• [Page excerpt]
####
An utterly compelling chronicle from a master scholar and clear writer.



This scrupulously researched work by a skilled interviewer of “imprisoned perpetrators” focuses on the making of the genocidal Bosnian Serb leader Radovan Karadžić.

Between 2014 and 2016, Stern (Global Studies/Boston Univ.; Denial: A Memoir of Terror, 2010, etc.) held a dozen conversations with the war criminal, now imprisoned for life in the Scheveningen Prison in The Hague. Though interviews with such high-profile war criminals had not been sanctioned by the International Criminal Tribunal—the first international war crimes court established since the Nuremberg and Tokyo trials at the end of World War II—the ICT ultimately agreed, acknowledging Stern’s meticulous methods and hoping her research might yield valuable information about Karadžić’s motives. Karadžić came to power as the former Yugoslavia’s ethnically divided federations began to declare their independence in the early 1990s, and the once-dominant Serbs of Bosnia, in the minority to the majority Bosnian Muslims, feared (or were incited to fear) that they were losing their status and privileges. The culmination of fear and hate erupted in the genocide at Srebrenica in July 1995, when the Bosnian Serb army captured the town and executed thousands of surrendered men and boys. Appearing as a cultured, intelligent “gentleman,” Karadžić created a whole other entity as an “energy healer” and poet while on the lam for 12 years, and he believed that he was a hero for his beleaguered people. Stern’s account of their interviews is a riveting battle of the wills, as the author chronicles her battle against Karadžić’s manipulation and attempts to see some remorse. Yet he was unrepentant in protecting “his” people from exaggerated threats and demographic changes, and he used fearmongering tactics that Stern recognizes as being currently practiced by the U.S. government. Ultimately, the author provides a subtle, powerful illustration of terror that resonates today, especially regarding the resurgent white supremacist movement. The deep, extensive footnotes and detailed timeline attest to Stern’s meticulous research.
####
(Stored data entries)
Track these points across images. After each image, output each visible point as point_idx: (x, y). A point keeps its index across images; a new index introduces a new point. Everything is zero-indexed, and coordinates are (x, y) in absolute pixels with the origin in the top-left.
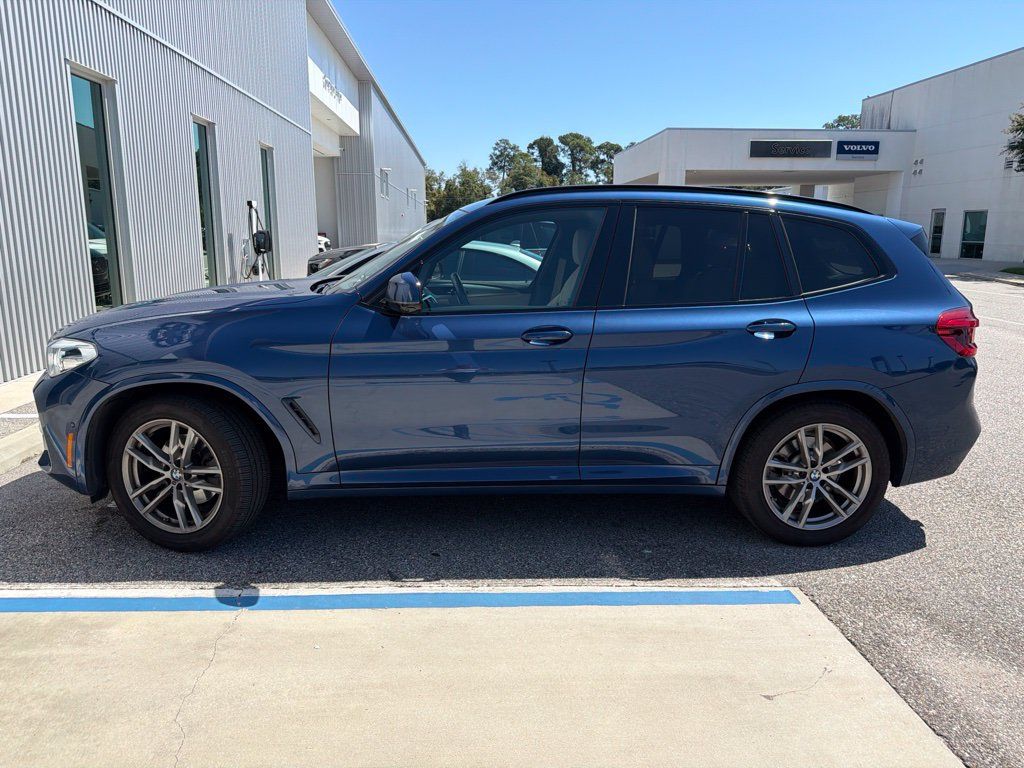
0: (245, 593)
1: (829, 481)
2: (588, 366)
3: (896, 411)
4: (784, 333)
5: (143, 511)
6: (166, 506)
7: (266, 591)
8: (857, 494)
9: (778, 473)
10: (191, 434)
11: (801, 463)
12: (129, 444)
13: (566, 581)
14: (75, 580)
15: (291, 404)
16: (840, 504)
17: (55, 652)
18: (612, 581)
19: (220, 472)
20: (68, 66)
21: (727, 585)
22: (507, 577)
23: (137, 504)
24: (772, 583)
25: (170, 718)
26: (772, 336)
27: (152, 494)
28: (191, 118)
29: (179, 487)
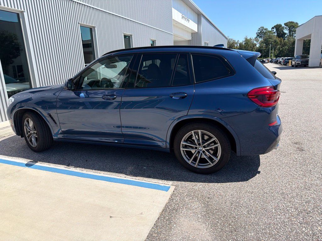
0: (33, 163)
1: (205, 151)
2: (121, 107)
3: (228, 127)
4: (183, 97)
5: (28, 140)
8: (217, 158)
12: (25, 124)
15: (50, 115)
16: (211, 161)
20: (79, 25)
28: (123, 34)
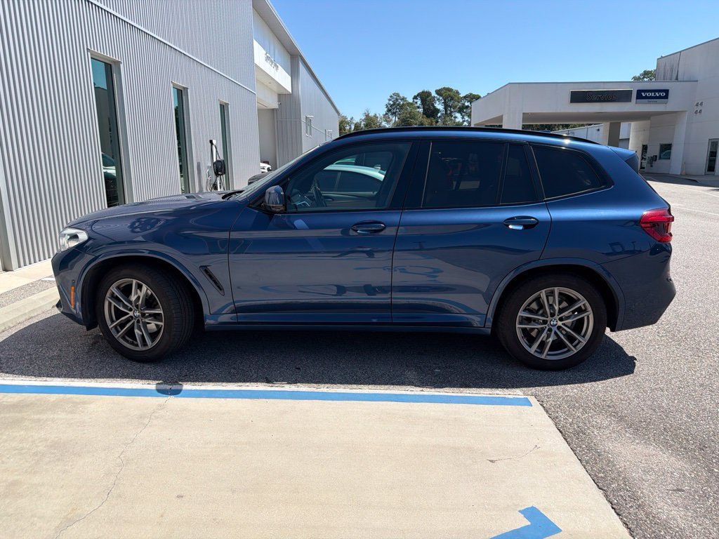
0: (175, 387)
1: (563, 326)
2: (395, 248)
4: (530, 225)
5: (117, 336)
6: (130, 333)
7: (187, 386)
8: (584, 336)
9: (529, 320)
10: (145, 287)
11: (544, 314)
12: (108, 295)
13: (379, 387)
14: (74, 377)
15: (206, 270)
16: (571, 343)
17: (56, 416)
18: (409, 388)
19: (162, 312)
20: (89, 54)
21: (485, 393)
22: (341, 383)
23: (113, 332)
24: (518, 393)
25: (117, 456)
26: (520, 228)
27: (122, 325)
28: (171, 85)
29: (138, 322)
####
• [What you will do]
- 1) According to the book review, in which prison is Karadžić serving his life sentence?
- 2) Set down, word for word, the stretch of the book review from "An utterly compelling" through "leader Radovan Karadžić.".

• [Per-task outputs]
- 1) The Scheveningen Prison in The Hague.

- 2)
An utterly compelling chronicle from a master scholar and clear writer.



This scrupulously researched work by a skilled interviewer of “imprisoned perpetrators” focuses on the making of the genocidal Bosnian Serb leader Radovan Karadžić.